The Cotswold Water Park Trust – Update regarding Neigh Bridge Country Park

For some time now, The Cotswold Water Park Trust has been in discussions with Ashton Keynes Angling Club over proposals to install Otter fencing at Neigh Bridge Country Park.  The Trust’s position has always remained that it does not object to fencing, providing certain criteria can be met:


1.       Any fencing should be sensitive to the aesthetics of the site and its primary use as a country park.

2.       Ashton Keynes Angling Club should consult with the Public Rights of Way department at Gloucestershire County Council and Thames Path National Trails officers, in order to seek permission to install gates across the main footpath.

3.       Ashton Keynes Angling Club should consult with the local Parish Council at Somerford Keynes to seek approval for the installation of a fence.

4.       Funding for the fence should be delivered by Ashton Keynes Angling Club with no financial burden placed on the Cotswold Water Park Trust for its installation or maintenance.


The Trust is appreciative that Ashton Keynes Angling Club has worked hard to fulfil these criteria, some of which have been difficult to achieve.  The Trust also recognises the hard work and generosity already demonstrated by angling club members in building up a significant proportion of the funding required.


Delivery of the fencing scheme will not be straightforward, particularly bearing in mind the public nature of the site, its difficult topographical challenges, and the need to keep it accessible and safe at all times, but the Trust is confident that Ashton Keynes Angling Club can work towards its goal and protect the site for angling into the future.

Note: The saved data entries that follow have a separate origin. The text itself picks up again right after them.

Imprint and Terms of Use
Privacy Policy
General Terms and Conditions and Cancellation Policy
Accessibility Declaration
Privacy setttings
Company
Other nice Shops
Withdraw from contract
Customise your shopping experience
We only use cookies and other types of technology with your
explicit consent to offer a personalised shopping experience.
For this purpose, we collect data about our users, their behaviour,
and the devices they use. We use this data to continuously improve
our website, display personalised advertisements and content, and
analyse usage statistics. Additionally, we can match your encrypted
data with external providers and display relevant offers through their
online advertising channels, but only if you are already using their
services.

Finally, the Cotswold Water Park Trust shares Ashton Keynes Angling Club members’ frustrations and sadness at the loss of a number of iconic fish in recent years.  The Trust is highly supportive of angling in the Cotswold Water Park, but has had to carefully balance the fencing issue with other important areas of the charity’s remit, namely conservation and public access.  We hope that the installation of a mutually acceptable fencing solution can now be brought forward and remaining fish will not suffer the same fate.